Definitely. In fact I think I would be one of those parents who overdoes it. I’ve talked to parents who have put footprints on the carpet next to the chimney, others who actually get up on the roof and pretend the sleigh has landed. I have one friend with twin boys who put on a Santa suit one year and ran alongside the fence of the dimly lit backyard with sleigh bells and a pack over his back. Now he’s worried because the boys are 10 and still maintaining that Santa is real because they saw him with their own eyes.
How do you suggest parents present the Santa myth, to lessen the blow of discovering the truth?
It’s important not to overemphasize the belief, especially if the child is prone to be very involved with make-believe and fantasy. What’s nice is for the family to develop its own tradition and stick to it. And don’t overprotect the belief. Some parents, when the child starts acknowledging doubts, do whatever they can to keep the child from disbelieving.
How should parents handle the situation when a child is clearly on the verge of finding out the truth?

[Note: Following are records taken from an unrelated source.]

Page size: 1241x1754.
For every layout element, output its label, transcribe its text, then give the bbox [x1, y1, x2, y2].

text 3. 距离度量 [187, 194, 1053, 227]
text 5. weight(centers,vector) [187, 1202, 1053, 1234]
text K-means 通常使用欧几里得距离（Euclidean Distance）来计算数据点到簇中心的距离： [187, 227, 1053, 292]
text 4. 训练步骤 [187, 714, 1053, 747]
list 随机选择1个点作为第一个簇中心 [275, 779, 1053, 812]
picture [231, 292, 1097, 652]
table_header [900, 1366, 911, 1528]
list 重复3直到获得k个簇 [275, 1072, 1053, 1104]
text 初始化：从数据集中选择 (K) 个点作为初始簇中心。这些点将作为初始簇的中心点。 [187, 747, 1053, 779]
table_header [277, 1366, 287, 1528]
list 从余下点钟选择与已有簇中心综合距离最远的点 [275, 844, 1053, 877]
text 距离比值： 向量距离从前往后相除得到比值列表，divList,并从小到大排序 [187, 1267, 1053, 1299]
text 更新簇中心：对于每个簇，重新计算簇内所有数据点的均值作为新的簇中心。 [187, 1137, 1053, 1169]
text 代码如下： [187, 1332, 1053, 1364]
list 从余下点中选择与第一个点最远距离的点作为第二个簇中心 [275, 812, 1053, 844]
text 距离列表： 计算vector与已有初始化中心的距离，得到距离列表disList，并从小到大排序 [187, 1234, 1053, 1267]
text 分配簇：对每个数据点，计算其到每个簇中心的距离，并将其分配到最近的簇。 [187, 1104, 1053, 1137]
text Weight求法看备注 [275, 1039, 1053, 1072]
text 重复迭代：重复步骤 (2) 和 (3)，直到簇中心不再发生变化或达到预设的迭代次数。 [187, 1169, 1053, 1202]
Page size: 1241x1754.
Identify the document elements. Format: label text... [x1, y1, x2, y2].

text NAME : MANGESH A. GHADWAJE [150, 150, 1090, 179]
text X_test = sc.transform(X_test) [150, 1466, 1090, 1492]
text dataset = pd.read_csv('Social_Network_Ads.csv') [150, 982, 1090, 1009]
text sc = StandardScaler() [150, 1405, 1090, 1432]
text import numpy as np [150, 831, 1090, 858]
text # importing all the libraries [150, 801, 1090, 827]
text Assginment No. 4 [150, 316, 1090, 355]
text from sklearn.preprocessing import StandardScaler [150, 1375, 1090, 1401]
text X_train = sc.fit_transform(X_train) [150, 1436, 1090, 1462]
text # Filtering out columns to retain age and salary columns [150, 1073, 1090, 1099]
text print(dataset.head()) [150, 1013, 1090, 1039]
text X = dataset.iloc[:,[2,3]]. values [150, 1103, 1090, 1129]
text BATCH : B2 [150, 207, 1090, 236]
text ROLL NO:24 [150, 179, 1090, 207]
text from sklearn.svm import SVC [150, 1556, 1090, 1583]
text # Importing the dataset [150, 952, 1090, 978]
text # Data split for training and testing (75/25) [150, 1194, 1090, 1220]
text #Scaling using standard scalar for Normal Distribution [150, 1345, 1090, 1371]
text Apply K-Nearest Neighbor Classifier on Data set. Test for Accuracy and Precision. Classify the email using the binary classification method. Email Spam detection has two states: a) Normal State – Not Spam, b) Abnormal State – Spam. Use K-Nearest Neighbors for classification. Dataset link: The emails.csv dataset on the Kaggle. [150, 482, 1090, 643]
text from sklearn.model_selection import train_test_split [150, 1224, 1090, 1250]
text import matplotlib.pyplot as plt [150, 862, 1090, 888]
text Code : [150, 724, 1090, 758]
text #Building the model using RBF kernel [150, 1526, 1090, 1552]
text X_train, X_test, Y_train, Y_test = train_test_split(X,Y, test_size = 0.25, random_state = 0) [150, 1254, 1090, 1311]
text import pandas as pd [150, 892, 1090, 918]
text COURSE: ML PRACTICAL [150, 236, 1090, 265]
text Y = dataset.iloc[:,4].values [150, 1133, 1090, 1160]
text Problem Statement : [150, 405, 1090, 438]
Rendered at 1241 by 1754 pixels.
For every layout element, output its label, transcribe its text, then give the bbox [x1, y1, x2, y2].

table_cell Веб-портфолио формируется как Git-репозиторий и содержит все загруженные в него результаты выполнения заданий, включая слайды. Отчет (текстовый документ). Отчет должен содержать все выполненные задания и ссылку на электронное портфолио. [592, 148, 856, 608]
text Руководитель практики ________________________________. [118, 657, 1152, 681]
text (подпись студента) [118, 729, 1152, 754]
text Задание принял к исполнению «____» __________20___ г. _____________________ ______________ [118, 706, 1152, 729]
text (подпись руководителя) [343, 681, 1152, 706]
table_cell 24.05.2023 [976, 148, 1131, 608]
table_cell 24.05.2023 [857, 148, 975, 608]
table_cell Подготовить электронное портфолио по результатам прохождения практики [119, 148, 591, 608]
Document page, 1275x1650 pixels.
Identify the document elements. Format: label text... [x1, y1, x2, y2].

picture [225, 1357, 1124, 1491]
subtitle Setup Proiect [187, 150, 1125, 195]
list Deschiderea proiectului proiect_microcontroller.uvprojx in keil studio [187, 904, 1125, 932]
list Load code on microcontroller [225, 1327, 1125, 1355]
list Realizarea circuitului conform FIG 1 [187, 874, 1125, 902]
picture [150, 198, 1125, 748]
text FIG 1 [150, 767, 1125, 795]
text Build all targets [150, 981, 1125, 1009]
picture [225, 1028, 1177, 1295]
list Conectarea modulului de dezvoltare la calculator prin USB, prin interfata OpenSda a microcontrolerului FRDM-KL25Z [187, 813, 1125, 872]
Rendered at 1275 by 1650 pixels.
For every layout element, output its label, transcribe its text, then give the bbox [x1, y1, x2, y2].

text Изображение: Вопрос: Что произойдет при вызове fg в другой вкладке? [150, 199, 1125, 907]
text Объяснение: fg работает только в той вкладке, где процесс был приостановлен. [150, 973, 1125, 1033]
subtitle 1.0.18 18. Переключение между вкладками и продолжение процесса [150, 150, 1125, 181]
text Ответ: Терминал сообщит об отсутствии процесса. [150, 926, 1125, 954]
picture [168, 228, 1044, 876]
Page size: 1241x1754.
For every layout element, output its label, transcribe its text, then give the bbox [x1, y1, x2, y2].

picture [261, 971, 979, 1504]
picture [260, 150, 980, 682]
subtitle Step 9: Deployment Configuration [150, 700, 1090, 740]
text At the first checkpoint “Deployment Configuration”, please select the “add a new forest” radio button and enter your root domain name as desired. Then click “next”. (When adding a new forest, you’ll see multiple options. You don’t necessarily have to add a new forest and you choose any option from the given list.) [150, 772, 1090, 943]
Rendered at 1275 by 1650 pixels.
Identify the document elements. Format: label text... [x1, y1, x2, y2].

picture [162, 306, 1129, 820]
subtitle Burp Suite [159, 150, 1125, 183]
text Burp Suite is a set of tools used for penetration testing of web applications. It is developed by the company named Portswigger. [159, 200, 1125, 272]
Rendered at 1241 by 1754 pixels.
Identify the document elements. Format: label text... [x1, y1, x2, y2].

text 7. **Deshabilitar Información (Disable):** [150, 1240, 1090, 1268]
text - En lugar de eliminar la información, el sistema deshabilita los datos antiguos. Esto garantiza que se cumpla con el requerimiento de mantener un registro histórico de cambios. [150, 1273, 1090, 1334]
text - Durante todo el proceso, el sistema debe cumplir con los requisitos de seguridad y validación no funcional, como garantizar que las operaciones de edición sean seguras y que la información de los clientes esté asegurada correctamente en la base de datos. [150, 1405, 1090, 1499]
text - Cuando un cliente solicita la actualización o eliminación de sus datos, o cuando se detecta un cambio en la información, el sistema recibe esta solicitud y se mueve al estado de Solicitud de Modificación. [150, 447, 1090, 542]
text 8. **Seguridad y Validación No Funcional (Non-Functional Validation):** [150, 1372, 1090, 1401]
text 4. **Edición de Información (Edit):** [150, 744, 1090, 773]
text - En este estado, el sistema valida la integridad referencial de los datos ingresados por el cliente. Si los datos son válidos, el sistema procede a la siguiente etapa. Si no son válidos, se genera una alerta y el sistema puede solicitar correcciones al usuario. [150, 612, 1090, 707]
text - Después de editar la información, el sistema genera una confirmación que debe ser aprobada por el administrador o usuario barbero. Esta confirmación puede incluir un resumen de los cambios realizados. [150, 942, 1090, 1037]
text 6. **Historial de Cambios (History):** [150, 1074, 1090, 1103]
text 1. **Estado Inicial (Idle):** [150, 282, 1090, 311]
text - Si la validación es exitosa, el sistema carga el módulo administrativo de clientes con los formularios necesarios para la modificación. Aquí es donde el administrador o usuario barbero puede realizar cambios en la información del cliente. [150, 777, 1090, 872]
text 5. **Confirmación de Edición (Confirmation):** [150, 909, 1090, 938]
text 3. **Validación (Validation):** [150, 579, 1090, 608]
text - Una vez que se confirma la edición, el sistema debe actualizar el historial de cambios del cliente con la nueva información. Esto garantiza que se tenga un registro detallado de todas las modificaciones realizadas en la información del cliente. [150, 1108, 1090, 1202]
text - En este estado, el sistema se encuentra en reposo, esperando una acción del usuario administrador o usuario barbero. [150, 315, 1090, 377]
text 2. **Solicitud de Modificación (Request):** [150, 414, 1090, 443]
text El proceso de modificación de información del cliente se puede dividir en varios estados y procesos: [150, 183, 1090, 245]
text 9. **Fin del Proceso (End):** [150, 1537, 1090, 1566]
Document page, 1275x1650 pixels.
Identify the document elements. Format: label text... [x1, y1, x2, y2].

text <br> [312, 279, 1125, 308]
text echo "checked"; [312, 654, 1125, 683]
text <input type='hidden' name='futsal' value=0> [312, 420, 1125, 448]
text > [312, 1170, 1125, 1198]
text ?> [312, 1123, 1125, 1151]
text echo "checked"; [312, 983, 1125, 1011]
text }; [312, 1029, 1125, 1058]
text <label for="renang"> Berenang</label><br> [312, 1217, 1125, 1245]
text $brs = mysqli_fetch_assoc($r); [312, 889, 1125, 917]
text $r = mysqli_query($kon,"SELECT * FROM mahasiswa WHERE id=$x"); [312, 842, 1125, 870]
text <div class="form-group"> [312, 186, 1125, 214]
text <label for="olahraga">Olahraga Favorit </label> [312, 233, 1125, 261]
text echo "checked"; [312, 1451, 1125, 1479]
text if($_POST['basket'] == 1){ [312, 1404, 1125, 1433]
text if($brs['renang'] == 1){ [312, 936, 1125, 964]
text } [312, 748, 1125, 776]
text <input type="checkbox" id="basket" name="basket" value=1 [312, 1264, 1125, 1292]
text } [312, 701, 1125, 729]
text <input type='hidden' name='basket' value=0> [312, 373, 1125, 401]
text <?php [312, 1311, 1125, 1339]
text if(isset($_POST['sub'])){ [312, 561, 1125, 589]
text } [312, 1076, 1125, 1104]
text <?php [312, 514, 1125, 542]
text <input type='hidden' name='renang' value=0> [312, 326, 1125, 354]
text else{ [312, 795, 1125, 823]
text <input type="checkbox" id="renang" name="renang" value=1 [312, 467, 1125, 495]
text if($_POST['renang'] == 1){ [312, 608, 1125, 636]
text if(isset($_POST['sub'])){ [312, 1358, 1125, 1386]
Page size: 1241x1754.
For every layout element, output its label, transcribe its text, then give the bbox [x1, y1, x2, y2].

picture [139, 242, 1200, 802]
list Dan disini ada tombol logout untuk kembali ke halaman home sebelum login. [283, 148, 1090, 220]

Parents need to allow the child to accept the truth when the child wants to. It’s a hard thing to gauge because sometimes the kid may come to them and ask, “Johnny says Santa’s not real—is he telling the truth?” Find out why the child wants to know. Sometimes the child might be asking for continued permission to believe, some reassurance that the belief can be maintained. Get a sense of whether or not the child has figured it out.
Once the child knows the truth and lets the parent know he knows, it’s a good idea to discuss why the parents promoted the belief in the first place. Help the child recognize that this is something that is common to all children. Also, encourage children to talk about their reactions and express their feelings.
On the whole, then, you think believing in Santa is good for children?
We asked the kids why they think they’re taught to believe in Santa. Very few [8 percent] said it was so they’d be good. Exactly half felt that it was so they could enjoy themselves at Christmas, and they thought it was an important tradition to pass on from generation to generation. One called Santa “the mascot for Christmas.” An 11-year-old boy gave a serious explanation that parents could certainly understand. He wrote, “Maybe because the world we live in is so bad…we have people killing people, people take hostages…all kinds of accidents are happening all over the world, that Chernobyl thing and all that stuff…so Santa is a nice thing in a cruel world.”